- 指示 -
1 - マンション管理についての本文のうち、「マンションの管理状況を確実に」を含む語句から始め、「慮して購入決定をしましょう。」で終わる部分を、一字も変えずに書き写すこと。
2 - マンション管理についての本文で、既存の建物に経年劣化によって見られる症状として挙げられているものをすべて書き出すこと。
3 - マンション管理についての本文の最後の文に続く部分を書き進めること。

- 本文抜粋 -
"""
しかし、そこから数十年にもわたって、きちんと管理がされなければマンションの機能や外観が維持されず、マンション自体の資産価値低下を引き起こすことにつながります。
資産価値を維持するためには、新築時から将来に向けての管理をすることが重要となります。
中古マンションの場合、購入の際に自分で管理状況を確かめることが可能なため、管理状態が良い中古マンションを購入することで、マンション投資で失敗するリスクを抑えられます。
中古マンションを購入するときに知っておきたいマンション管理について3つの注意点を紹介します。
「マンションは管理を買え」とは
管理状況を無視したマンション購入は、会社名だけを見て株式投資をするのと同じように危険なことです。
株式投資を行うとき、投資対象の会社が利益を上げているのか、長期にわたって継続的に利益を出せるか、債務超過に陥っていないかなど、財務状況や営業販売戦略などを丹念に調査しないと安定した利益は上げられません。
マンション投資にも同じことがいえます。
マンションの管理状況を確実に把握することは、将来的な資産価値の低下を食い止めることにつながります。
「マンションは管理を買え」という言葉は、「マンションの管理状況を調査して、適切な管理が行われているマンションを購入しなさい」という意味です。
マンション投資は、少なくとも「管理費・修繕積立金」「管理組合の活動状況」「建物の管理状況」の3点を十分に考慮して購入決定をしましょう。
マンションの管理状態が悪いとどうなる?
マンションの管理については、下記のように「物理的」「社会的」「経済的」な劣化を防止することを目的としています。
物理的
マンションに限らず、有形の資産は年月の経過とともに、表面や内部などが徐々に劣化していくものです。
最新技術が用いられている建物の場合は劣化の進行は遅い傾向にありますが、既存の建物は経年劣化により下記の症状が見られます。
- 壁面のひび割れ
- 雨や紫外線などにさらされることによる中性化
- 防音や耐震といった性能の低下
- 自然災害に対する安全性の低下
- 構造が安定しなくなったことによる信頼性の低下 など
前提として、マンションは安全な建物である必要があり、住民の生命や財産を守れる耐久性が求められます。
物理的に劣化が進行したマンションは、住民の生命や財産を守りにくくなるため、入居者が集まりにくいといえます。
社会的
どのようなマンションでも、当時の流行や求められているニーズを反映した構造で建てられているものです。
しかし、ライフスタイルの変遷などによりデザインやニーズが変わったことにより、社会的に価値が下がってしまうことがあります。
また、建築基準法の改正により既存不適格になってしまうと、大規模修繕や改装が必要となることもあるでしょう。
下記は、社会的劣化に含まれる要因の一例です。
"""
- 提供情報 -
"""
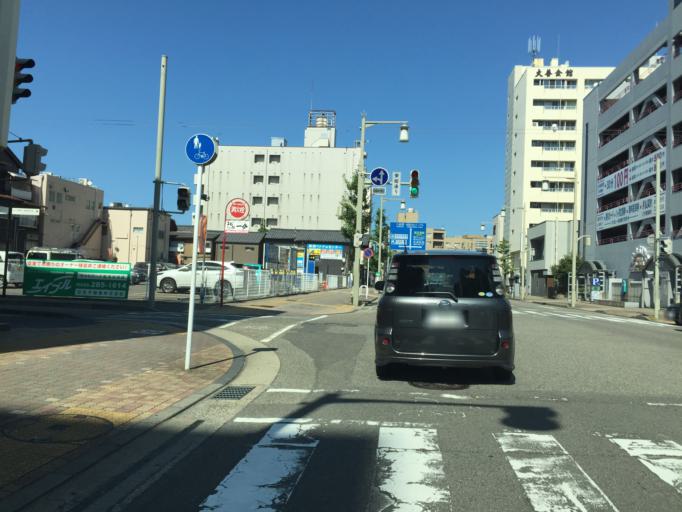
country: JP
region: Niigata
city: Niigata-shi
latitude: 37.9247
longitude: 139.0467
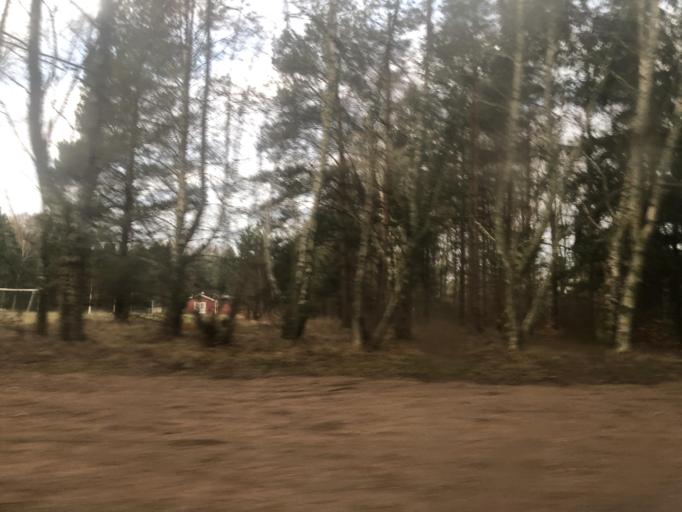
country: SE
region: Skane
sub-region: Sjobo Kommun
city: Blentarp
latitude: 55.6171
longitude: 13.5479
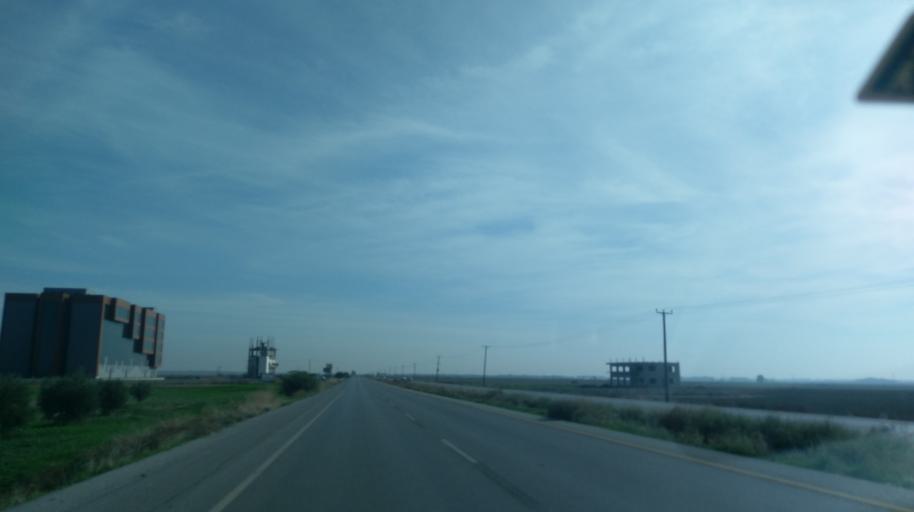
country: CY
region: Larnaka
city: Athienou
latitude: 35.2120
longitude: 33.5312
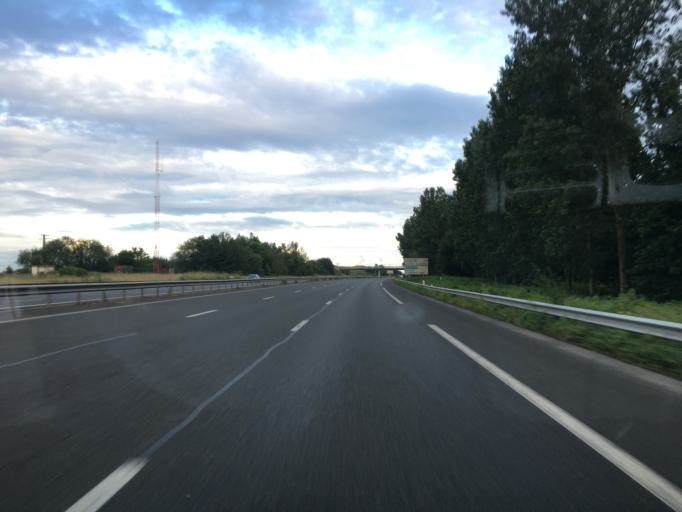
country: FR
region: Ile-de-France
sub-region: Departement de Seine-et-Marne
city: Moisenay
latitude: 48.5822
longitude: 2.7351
"""
"""
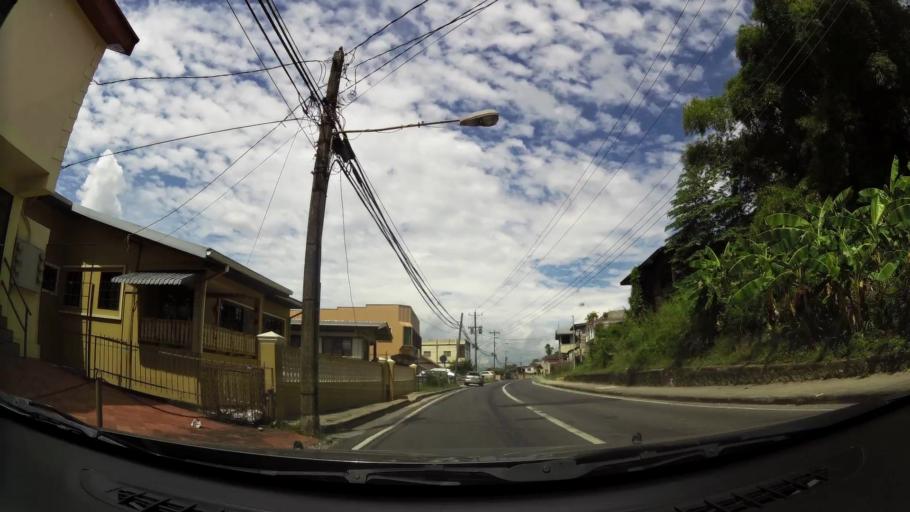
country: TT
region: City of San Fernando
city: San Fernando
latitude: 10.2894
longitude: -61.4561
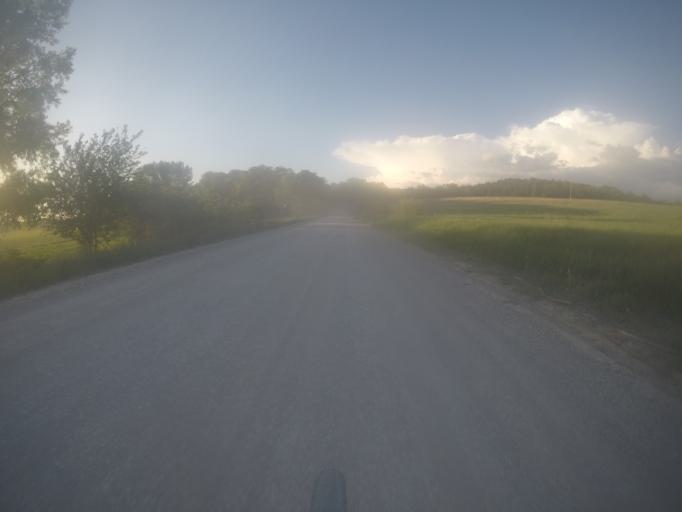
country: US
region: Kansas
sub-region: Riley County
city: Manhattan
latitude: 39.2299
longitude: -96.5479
"""
- 回答 -
1 -
マンションの管理状況を確実に把握することは、将来的な資産価値の低下を食い止めることにつながります。
「マンションは管理を買え」という言葉は、「マンションの管理状況を調査して、適切な管理が行われているマンションを購入しなさい」という意味です。
マンション投資は、少なくとも「管理費・修繕積立金」「管理組合の活動状況」「建物の管理状況」の3点を十分に考慮して購入決定をしましょう。

2 -
- 壁面のひび割れ
- 雨や紫外線などにさらされることによる中性化
- 防音や耐震といった性能の低下
- 自然災害に対する安全性の低下
- 構造が安定しなくなったことによる信頼性の低下

3 -
- 現在の建築デザインに適していない
- 建築基準法の改正により、構造が法を満たさなくなった
- 入居者のニーズに合っていない
- 現代の生活スタイルに適合していない など
たとえば、現代では多くの課程に導入されているWi-Fiが接続できないことなどが、社会的劣化に含まれます。
テレワークやスマート家電などを使える選択肢がないことは、入居者のニーズに合っていないといえます。
経済的
先述の通り、マンションやアパートといった不動産は、さまざまな箇所で経年劣化を引き起こします。
マンションを所持している方のなかには、まとまったお金が必要になったことから売却を考えることがあります。
「○○円で購入したから、○○円くらいで売れるだろう」と思っていても、見積もってみると想定より低いことは珍しくありません。
その原因は、下記の要因によりマンションが経済的に劣化したことが考えられます。
- 高額な保守間負担が発生する
- 大規模修繕の期間が近くなった
- エネルギーロスが大きい
- 交通の利便性が下がったことによる、資産価値の低下
- 建物の劣化などによる、価値そのものの低下 など
マンションを管理・修繕する際には、入居者の合意が必要なときがあり、場合によっては改修や修繕ができないことがあります。
そのため、マンションを所有している際は、どのような姿勢で運営しているのかを確認することが重要です。
これらを防ぎ、価値の低下を抑えることを目的としてマンションやアパートには最善の状態を維持できるように管理が求められます。
マンションの管理状態を見極めるポイント
こちらでは、マンションの管理状態を見極めるポイントをご紹介します。
管理費・修繕積立金
マンションを購入する立場では、物件価格に注目されると思いますが、「管理費・修繕積立金」も大事なポイントになります。
「安ければ安いほど良い」ではなく、適正な金額水準がどうかを見極める必要があるでしょう。
管理費は日常的な管理や、設備保守などに使用されるものであり、管理費が適正な金額よりも安ければ、管理が行き届かず入居したいと思える魅力のあるマンションになりません。
修繕積立金は、共用部の修繕費用のために積み立てる費用であり、主に大規模修繕に備えるためのものです。
修繕積立金が少なければ、建物の老朽化の進行を防止したり古くなった設備を入れ替えたりできず、快適に長く住めるマンションになりません。
管理費・修繕積立金が十分でないと、マンションの資産価値・入居希望者の減少を招きます。
一般的に、マンションの管理は管理組合が管理会社に業務を委託します。
管理会社の提供するサービスは管理費によってまかなわれるので、管理費が安いと、共用スペースに汚れやゴミが残っていたり、照明が切れたままになっていたり、と管理業務が行き届かない可能性があります。
また、エレベーターやその他設備などの故障が多いと、入居者が住み続けたいと思える魅力的なマンションになりません。
一方、管理費が高ければ良いマンションといえるかというと、そうではありません。
高い管理費を支払っていても、適切な管理業務が行われていないことも考えられます。
管理費が適切な水準かどうかは平均値と比較することである程度推測できます。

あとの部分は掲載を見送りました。